Italian writer (1906–1972)

Dino Buzzati-Traverso (/it/; 16 October 1906 – 28 January 1972) was an Italian novelist, short story writer, painter and poet, as well as a journalist for Corriere della Sera. His worldwide fame is mostly due to his novel The Tartar Steppe, although he is also known for his well-received collections of short stories.

==Life==

=== Early life and education ===
Buzzati was born in San Pellegrino, Belluno, in his family's ancestral villa. Buzzati's mother, a veterinarian by profession, was Venetian and his father, a professor of international law at the newly founded Bocconi University, was from an old Bellunese family. Buzzati was the second of his parents' four children. One of his brothers was the well-known Italian geneticist Adriano Buzzati-Traverso.

After the premature death of his father, Buzzati enrolled at the Giuseppe Parini High School in Milan. During this time, he developed a keen interest in Egyptian culture and the work of Arthur Rackham. In 1924, he enrolled in the law faculty of the University of Milan, where he graduated on 10 October 1928.

__Study material__.
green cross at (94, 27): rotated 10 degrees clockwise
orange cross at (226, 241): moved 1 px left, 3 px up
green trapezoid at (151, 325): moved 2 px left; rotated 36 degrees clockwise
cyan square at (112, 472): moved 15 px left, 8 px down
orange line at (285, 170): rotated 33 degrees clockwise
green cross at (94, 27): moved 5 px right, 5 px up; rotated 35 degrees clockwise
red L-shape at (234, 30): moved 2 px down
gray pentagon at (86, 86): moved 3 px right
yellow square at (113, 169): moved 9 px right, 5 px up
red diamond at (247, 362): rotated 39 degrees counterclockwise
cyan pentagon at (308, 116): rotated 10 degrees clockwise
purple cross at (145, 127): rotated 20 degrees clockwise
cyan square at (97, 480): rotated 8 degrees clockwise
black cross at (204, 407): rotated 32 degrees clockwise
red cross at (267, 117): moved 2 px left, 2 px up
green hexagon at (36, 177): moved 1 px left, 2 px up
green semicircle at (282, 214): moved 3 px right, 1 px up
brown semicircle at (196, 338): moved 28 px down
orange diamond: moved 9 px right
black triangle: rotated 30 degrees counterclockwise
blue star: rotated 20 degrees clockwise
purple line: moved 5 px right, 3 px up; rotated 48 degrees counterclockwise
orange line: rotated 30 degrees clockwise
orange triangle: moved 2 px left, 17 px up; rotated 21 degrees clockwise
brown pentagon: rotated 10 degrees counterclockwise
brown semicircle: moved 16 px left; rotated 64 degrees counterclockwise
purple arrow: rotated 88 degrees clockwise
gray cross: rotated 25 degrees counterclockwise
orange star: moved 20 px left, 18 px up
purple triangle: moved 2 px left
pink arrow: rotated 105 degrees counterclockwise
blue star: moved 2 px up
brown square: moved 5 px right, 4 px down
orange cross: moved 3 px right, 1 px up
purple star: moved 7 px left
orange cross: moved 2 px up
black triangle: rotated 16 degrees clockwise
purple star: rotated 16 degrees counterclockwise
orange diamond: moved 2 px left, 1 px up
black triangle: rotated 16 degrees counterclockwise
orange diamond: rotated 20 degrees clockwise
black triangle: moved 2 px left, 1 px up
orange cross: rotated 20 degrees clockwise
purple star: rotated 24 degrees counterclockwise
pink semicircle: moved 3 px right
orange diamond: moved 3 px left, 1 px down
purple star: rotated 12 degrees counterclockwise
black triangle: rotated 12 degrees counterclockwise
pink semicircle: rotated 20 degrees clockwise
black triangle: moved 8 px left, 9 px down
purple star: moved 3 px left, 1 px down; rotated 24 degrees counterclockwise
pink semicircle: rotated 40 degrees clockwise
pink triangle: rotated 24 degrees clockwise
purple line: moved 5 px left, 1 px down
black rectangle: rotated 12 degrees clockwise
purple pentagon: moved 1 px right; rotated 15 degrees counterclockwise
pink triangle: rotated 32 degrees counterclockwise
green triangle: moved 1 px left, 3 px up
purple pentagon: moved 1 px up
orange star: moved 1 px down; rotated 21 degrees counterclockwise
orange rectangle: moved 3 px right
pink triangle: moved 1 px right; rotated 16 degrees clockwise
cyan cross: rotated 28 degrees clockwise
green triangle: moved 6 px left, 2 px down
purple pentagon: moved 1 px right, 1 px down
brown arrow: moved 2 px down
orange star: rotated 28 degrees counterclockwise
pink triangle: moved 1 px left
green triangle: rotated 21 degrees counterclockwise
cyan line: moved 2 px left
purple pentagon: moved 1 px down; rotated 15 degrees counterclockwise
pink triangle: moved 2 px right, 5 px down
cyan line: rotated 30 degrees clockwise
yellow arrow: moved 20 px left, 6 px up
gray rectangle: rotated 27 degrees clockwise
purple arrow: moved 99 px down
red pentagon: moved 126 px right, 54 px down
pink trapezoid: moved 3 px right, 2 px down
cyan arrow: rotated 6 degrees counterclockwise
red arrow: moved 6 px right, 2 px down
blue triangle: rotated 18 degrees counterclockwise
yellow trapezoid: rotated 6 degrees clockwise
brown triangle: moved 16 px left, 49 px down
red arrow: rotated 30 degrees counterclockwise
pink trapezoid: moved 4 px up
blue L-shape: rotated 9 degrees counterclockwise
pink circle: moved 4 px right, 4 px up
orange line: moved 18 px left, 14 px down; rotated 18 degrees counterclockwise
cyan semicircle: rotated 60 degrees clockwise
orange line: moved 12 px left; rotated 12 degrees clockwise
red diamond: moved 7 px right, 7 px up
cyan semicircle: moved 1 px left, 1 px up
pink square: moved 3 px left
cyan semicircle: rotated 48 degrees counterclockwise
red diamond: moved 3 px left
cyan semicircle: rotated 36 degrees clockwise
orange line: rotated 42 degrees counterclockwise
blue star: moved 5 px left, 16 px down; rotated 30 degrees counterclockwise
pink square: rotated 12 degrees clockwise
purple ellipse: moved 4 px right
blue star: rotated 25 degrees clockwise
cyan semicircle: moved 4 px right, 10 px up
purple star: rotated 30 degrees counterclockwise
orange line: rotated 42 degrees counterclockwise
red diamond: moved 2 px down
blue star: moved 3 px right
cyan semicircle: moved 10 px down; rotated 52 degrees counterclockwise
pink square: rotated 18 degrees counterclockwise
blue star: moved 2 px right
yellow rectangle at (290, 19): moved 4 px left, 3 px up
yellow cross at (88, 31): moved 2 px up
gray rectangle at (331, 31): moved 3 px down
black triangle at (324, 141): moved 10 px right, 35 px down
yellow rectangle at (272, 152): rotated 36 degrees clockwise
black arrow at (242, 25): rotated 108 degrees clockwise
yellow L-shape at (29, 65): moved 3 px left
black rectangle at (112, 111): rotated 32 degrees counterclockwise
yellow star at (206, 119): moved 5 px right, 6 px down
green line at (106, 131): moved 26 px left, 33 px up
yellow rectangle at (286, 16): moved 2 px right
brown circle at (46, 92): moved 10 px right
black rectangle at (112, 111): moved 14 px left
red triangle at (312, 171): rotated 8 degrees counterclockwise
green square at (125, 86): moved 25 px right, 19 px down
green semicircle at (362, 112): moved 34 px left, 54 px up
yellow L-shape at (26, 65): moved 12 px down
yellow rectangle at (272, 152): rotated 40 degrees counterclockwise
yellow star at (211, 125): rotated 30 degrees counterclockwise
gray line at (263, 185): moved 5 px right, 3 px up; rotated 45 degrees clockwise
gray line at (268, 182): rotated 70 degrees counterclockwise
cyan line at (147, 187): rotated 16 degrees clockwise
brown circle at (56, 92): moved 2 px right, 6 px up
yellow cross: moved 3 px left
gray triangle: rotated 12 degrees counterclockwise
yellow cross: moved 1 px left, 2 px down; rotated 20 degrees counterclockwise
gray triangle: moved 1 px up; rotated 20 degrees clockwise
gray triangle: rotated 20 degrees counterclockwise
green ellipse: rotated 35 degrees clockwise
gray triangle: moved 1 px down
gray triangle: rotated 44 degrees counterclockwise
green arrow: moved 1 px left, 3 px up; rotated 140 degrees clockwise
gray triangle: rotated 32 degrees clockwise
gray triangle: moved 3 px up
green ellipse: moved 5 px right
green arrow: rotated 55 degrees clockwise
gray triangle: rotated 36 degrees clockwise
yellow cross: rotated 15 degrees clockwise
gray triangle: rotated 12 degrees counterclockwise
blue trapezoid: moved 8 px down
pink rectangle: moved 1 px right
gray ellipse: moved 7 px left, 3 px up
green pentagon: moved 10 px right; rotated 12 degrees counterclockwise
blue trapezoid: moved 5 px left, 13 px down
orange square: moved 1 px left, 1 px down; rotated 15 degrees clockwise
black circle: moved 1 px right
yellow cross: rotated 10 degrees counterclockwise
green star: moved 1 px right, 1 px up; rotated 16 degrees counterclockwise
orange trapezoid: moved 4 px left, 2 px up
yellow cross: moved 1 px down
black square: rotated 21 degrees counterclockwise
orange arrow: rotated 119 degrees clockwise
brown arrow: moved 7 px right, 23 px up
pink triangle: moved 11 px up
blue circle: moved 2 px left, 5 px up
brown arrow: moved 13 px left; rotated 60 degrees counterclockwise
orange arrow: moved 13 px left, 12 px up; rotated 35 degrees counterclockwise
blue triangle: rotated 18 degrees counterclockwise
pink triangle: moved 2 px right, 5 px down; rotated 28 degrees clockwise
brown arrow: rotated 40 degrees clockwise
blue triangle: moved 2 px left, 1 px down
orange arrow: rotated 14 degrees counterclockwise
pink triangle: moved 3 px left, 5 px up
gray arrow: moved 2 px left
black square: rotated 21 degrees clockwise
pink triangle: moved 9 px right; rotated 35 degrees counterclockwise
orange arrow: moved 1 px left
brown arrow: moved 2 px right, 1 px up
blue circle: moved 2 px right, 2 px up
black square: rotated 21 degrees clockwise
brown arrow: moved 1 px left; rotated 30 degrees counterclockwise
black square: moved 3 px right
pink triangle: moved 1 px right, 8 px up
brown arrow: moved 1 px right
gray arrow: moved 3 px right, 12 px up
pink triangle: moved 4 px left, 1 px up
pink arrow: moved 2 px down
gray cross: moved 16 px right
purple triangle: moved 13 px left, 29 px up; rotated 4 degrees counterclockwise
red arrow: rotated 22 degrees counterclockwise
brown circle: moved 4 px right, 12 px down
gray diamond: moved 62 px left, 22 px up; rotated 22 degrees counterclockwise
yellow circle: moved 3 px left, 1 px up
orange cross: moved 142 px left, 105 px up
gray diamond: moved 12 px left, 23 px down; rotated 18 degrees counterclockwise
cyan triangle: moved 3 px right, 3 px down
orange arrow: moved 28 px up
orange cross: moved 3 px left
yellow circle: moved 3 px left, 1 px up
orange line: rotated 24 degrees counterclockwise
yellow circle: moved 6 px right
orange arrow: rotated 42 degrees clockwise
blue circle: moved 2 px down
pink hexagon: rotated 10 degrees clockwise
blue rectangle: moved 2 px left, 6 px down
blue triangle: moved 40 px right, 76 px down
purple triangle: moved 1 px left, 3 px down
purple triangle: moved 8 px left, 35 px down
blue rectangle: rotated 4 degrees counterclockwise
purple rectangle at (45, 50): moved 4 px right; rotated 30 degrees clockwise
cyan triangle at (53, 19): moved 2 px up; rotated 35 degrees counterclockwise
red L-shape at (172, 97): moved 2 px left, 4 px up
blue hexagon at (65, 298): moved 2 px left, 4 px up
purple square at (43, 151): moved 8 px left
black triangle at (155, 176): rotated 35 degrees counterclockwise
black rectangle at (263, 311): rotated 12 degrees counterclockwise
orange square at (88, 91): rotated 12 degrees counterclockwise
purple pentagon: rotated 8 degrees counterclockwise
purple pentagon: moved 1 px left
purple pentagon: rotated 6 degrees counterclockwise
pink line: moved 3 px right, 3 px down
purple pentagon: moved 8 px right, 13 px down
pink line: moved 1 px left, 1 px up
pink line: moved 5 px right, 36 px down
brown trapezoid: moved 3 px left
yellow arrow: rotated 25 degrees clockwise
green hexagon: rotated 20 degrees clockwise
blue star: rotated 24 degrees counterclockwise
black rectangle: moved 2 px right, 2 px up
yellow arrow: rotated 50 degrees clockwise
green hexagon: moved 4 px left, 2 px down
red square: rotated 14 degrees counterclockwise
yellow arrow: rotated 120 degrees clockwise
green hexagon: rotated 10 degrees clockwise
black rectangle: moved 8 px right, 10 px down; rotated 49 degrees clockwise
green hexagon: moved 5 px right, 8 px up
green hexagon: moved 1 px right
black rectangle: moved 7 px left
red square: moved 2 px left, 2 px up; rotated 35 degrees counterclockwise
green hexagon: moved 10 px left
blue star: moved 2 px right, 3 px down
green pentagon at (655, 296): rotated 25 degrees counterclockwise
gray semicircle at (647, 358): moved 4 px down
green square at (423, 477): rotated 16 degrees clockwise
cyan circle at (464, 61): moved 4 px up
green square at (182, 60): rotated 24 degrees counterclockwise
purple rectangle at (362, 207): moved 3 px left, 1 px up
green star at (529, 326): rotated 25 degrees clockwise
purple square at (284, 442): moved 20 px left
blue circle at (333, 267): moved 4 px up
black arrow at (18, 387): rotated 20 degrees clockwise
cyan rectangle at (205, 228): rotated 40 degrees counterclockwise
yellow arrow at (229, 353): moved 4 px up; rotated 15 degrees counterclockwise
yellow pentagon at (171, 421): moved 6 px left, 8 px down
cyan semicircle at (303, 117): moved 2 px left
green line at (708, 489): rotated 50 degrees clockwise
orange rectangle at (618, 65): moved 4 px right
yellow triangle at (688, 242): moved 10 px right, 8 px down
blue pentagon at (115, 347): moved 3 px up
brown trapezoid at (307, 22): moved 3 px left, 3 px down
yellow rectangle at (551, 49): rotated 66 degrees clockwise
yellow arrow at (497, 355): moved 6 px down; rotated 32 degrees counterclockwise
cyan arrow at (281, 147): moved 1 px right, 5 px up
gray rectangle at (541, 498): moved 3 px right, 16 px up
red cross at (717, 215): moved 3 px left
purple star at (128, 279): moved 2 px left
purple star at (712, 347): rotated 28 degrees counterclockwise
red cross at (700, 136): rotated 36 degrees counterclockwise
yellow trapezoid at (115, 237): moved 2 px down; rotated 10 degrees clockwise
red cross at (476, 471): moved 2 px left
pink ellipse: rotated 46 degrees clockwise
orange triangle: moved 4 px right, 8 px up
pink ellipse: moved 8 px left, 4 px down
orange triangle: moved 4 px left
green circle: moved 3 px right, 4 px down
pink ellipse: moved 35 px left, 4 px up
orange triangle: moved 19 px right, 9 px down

__Task objective__.
According to the Dino Buzzati biography, which faculty did he enroll in at the University of Milan in 1924? The records have no connection to the text.

__Written answer__.
The law faculty.